Bus itu dingin karena AC-nya yang masih dinyalakan full walau cuaca musim gugur dingin di luar. Nadine menggigil pelan sambil duduk di baris belakang, memeluk ranselnya, dan menyesal dalam kemarahannya tadi ia lupa menyambar jaket tebalnya. Ia hanya mengenakan cardigan wol tebal yang sedari siang ia kenakan. Matanya melihat-lihat seisi bus. Tidak banyak orang, hanya dirinya dan sepasang kakek nenek yang duduk di kursi dekat sopir di depan.

Matanya sibuk melihat-lihat jalanan yang basah oleh gerimis di luar, mencoba memutuskan akan turun di halte yang mana. 

Bus terus melaju, dan Nadine memutuskan untuk turun di halte bus di pusat Roseville, di stasiun kereta. Ada banyak tempat di pusat kota yang bisa ia singgahi untuk menghabiskan waktu. Mungkin ia akan pulang dengan bus terakhir nanti ke rumah Papa.

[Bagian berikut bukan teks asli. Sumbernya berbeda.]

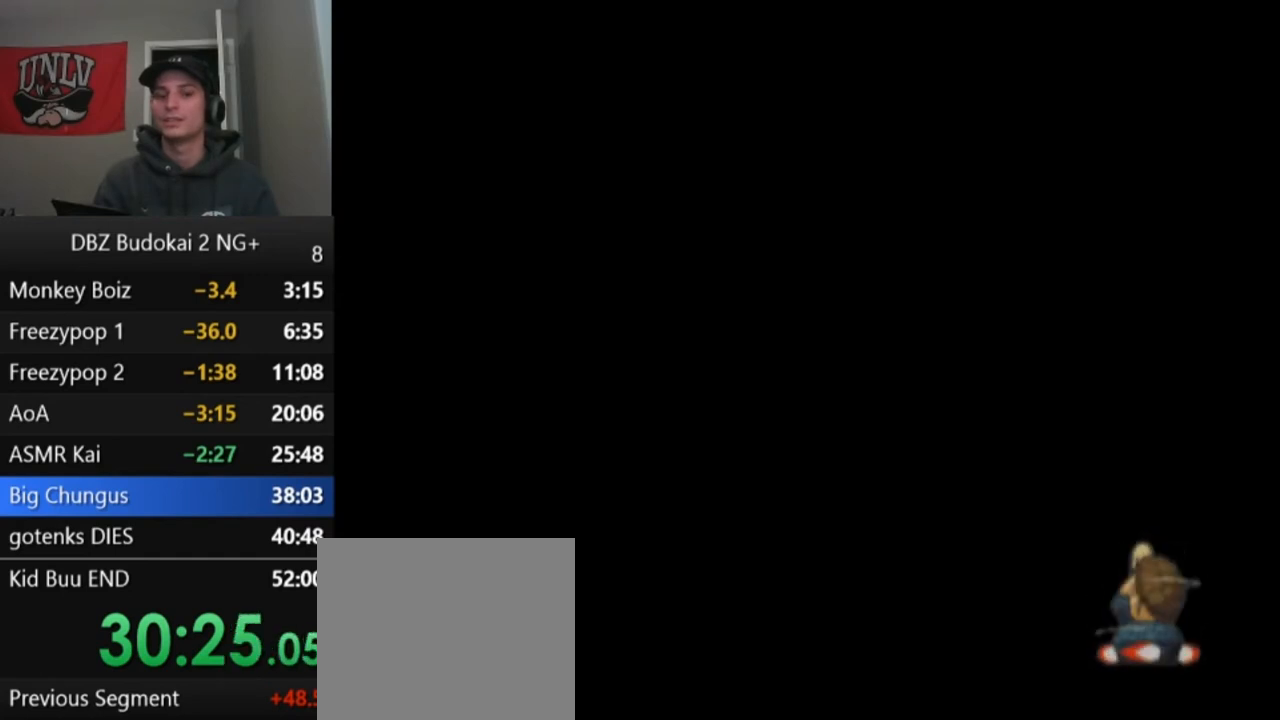
{"buttons": ["START"], "left_stick": "center", "events": [[100, "START", "down"], [200, "START", "up"], [267, "START", "down"], [401, "START", "up"], [467, "START", "down"]]}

Nadine turun di bus stasiun, melangkah dengan ransel menjuntai di bahunya. Roseville terasa lebih hidup di malam hari. Restoran-restoran dan pub-pub yang buka, memajang lampu-lampu neon yang mengundang pelanggan. 

Riuh celotehan terdengar dari pelanggan restoran yang duduk di meja-meja makan di halaman restoran dengan dinaungi payung-payung besar dan penghangat udara elektrik di sekitar mereka. Cuaca gerimis dan udara dingin tidak menyurutkan niat mereka makan-makan. Nadine juga bisa melihat kalau bagian dalam restoran juga penuh oleh pelanggan yang sibuk bersukaria dengan orang-orang kenalan mereka.

Perutnya meronta, dan matanya mulai mencari-cari tempat untuk makan. Sebuah restoran cepat saji di ujung jalan sana menarik perhatiannya. 

“Hei!” suara seorang laki-laki mengagetkannya dan membatalkan langkahnya ke arah restoran cepat saji. Nadine berbalik, ternyata seorang pemuda jangkung berambut ikal kemerahan dengan mata cokelat muda yang barusan menyapanya. Pemuda yang ia kenali sebagai pemuda yang berbincang sejenak dengannya di bus saat ia baru tiba di Roseville.

“Hei … kamu …” ia gelagapan menjawab.

“Namaku Jamie. Kita tidak sempat kenalan di bus hari itu!” Jamie tersenyum, dan senyum manis itu cukup menenangkan Nadine.

“Hai. Aku Nadine,” ia menjawab sambil tersenyum juga.

“Kau sendiri? Aku kemari untuk bertemu seorang teman, tapi barusan ia membatalkan rencana makan-makan karena sakit. Jadi aku di sini tanpa rencana sekarang,” Jamie mengedikkan bahunya sambil mendengus.